* _Условие задания_
Выберите из приведенных ниже строк все, в которых встречается слово «ankle».

* _Материалы упражнения_
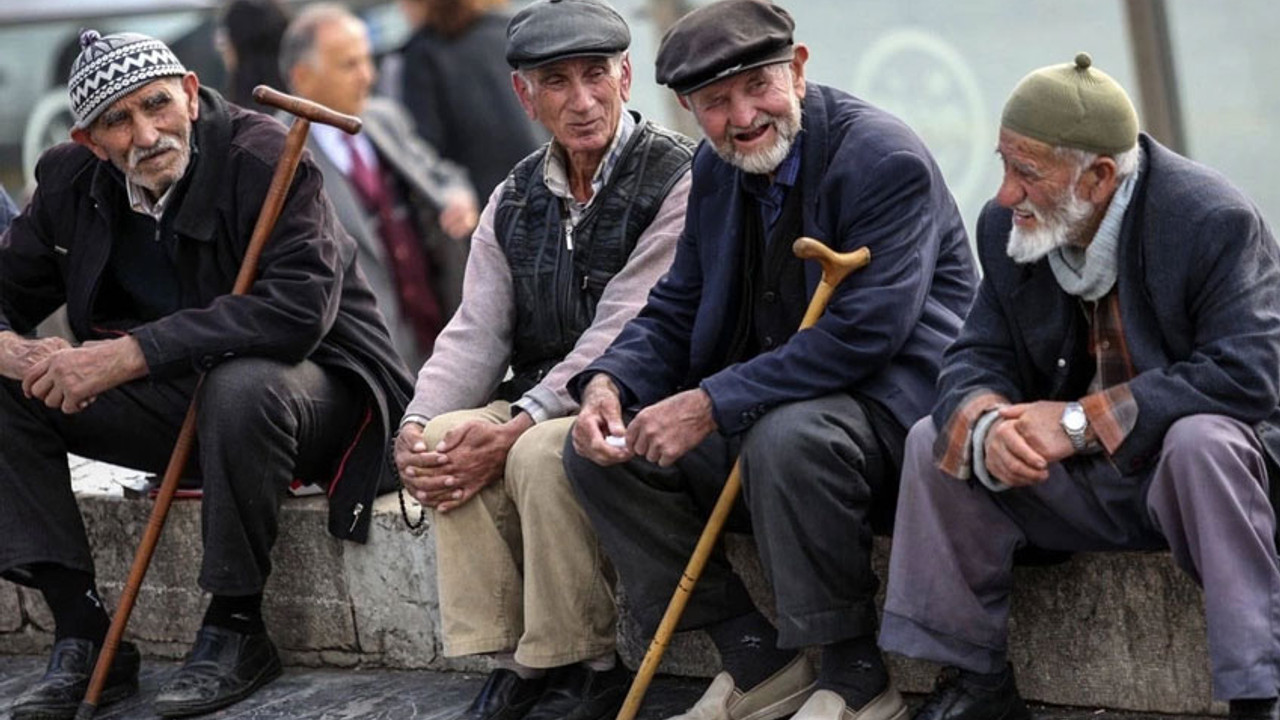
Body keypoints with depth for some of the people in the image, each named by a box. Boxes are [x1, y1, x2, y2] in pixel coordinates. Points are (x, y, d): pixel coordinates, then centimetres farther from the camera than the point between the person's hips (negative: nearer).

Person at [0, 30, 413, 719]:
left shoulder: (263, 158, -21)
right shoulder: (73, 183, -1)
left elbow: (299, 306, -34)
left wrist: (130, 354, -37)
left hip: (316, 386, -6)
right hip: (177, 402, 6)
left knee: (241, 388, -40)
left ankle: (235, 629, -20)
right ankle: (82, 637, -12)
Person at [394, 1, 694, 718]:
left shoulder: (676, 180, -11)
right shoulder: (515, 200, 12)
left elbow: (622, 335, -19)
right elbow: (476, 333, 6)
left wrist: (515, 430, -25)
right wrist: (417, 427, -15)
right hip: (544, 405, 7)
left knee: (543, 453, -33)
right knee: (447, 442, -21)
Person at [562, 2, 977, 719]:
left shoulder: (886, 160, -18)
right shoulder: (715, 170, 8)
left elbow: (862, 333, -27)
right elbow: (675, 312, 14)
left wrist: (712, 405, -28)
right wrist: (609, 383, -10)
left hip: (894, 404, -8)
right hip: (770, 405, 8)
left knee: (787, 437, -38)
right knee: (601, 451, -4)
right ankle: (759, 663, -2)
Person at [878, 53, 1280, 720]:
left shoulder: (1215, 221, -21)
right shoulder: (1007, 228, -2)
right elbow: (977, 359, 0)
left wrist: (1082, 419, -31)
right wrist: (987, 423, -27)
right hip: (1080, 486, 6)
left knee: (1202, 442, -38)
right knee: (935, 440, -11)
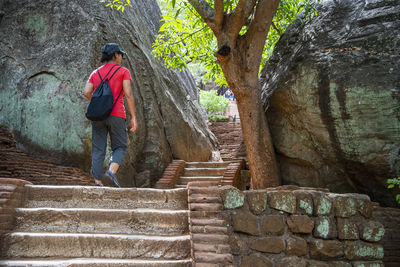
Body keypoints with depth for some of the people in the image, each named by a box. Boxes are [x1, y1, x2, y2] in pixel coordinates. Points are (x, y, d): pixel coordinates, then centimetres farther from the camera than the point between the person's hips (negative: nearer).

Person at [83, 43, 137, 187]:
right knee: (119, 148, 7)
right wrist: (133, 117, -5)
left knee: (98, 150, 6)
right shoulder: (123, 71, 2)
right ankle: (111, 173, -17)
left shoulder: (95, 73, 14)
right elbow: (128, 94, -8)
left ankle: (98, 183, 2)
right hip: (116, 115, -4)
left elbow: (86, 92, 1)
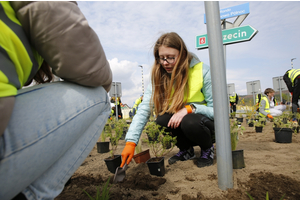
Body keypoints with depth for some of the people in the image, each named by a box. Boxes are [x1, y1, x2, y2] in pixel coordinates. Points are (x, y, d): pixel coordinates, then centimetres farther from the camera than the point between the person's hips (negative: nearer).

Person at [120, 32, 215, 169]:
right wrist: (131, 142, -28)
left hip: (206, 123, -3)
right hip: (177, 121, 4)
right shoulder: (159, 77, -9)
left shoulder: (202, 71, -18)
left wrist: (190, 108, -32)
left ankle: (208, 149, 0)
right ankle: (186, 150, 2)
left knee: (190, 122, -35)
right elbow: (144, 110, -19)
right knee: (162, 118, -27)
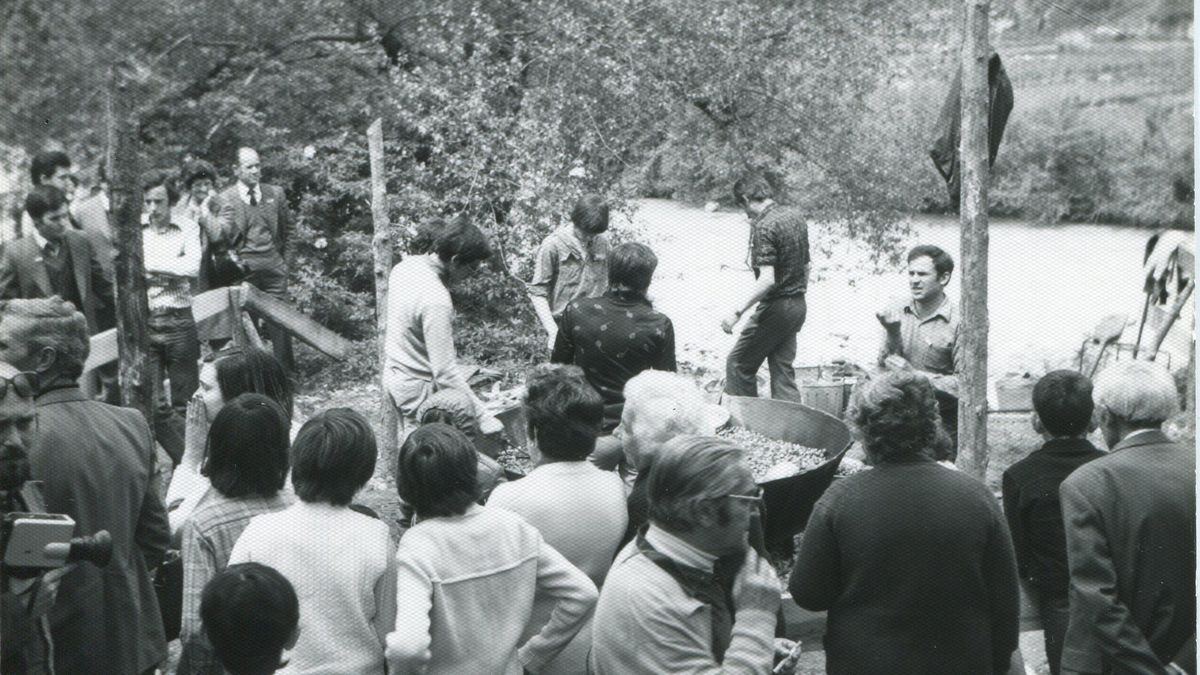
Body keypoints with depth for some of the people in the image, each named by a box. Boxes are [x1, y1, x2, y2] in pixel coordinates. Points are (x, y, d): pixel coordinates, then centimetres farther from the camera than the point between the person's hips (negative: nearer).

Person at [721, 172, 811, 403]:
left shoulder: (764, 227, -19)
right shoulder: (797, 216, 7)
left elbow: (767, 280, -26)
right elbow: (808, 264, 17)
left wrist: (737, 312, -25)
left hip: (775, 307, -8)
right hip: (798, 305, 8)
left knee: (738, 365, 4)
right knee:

* _Ответ к упражнению_
left ankle: (235, 629, -20)
right ankle: (82, 637, -12)
right ankle: (759, 663, -2)
right ankle: (111, 173, -17)
left ankle: (98, 183, 2)
left ankle: (208, 149, 0)
right ankle: (186, 150, 2)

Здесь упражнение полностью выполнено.